Since Wordsworth's opening in 2006, police were summoned there more than 800 times, records show, for incidents ranging from minor disturbances and tripped fire alarms to sexual assaults.

Council members in their Tuesday letter -- sent to Cynthia Figueroa, commissioner of the city Department of Human Services, and Joan Erney, CEO of Community Behavioral Health, a nonprofit that oversees mental-health services for the city -- decried Wordsworth's stewardship of children in its care.

Gym and her colleagues also said the city needed a "complete overhaul" of the way residential treatment facilities are monitored, and they faulted city agencies charged with overseeing Wordsworth and other residential centers for "a profound failure of oversight."

The Council members said their concerns extended beyond Wordsworth.  "If this can happen at one facility under our watch," they said, "it can happen anywhere."

They said the overlapping roles of several agencies had allowed them to "disclaim responsibility and point fingers elsewhere."
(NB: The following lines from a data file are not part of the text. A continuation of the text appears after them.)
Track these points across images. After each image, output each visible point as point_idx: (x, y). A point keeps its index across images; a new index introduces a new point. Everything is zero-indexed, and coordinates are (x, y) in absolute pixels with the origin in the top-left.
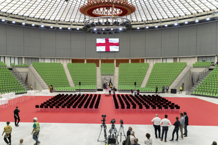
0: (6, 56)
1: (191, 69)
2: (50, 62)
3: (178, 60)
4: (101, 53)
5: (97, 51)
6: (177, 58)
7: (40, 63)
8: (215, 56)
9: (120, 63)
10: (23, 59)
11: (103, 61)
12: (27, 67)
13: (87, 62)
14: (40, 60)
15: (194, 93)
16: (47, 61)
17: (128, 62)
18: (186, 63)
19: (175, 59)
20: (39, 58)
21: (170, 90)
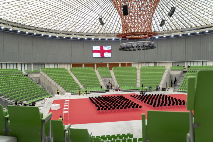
0: (18, 63)
1: (170, 72)
2: (54, 67)
3: (158, 64)
4: (97, 58)
5: (93, 56)
6: (157, 63)
7: (46, 69)
8: (185, 62)
9: (113, 67)
10: (32, 66)
11: (98, 65)
12: (39, 73)
13: (85, 66)
14: (46, 65)
15: (179, 90)
16: (52, 66)
17: (119, 66)
18: (165, 67)
19: (155, 63)
20: (45, 64)
21: (161, 89)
Gym and her colleagues called on each agency to assign one staffer to oversee and publicly report on the safety and conditions of residential facilities within 60 days.

Other suggested reforms include:

  • Requiring DHS and CBH staffers to visit all residential treatment facilities that hold contracts with the city within 60 days. With the closure of Wordsworth, Philadelphia children who live there have been sent to treatment centers elsewhere.

  • Requiring those city agencies to make public quarterly reports on the safety and conditions inside.

  • Requiring all residential treatment facilities to provide the city with safety training plans.

Heather Keafer, DHS spokeswoman, said the agency shared Council's concerns and was "open to considering the recommendations presented to us" in the letter. She also said Wordsworth was exploring the possibility of being acquired by another company. If the deal went through, she said, that company, Public Health Management Corp., would take over Wordsworth's remaining city contracts.

In a statement Tuesday evening, CBH officials said they were committed to working with the city and DHS as well as the court system to improve treatment programs for children.

Gym said Council plans to hold hearings on the issue of safety in such facilities. She and her colleagues said victims and families needed a forum to discuss their experiences with residential treatment and to air concerns. They called on city agencies to create a so-called Truth and Reconciliation Commission for that purpose.

 An earlier version of this article misstated a potential deal between two companies, Wordsworth and Public Health Management Corp. Wordsworth is exploring being acquired by the company, not merging with it.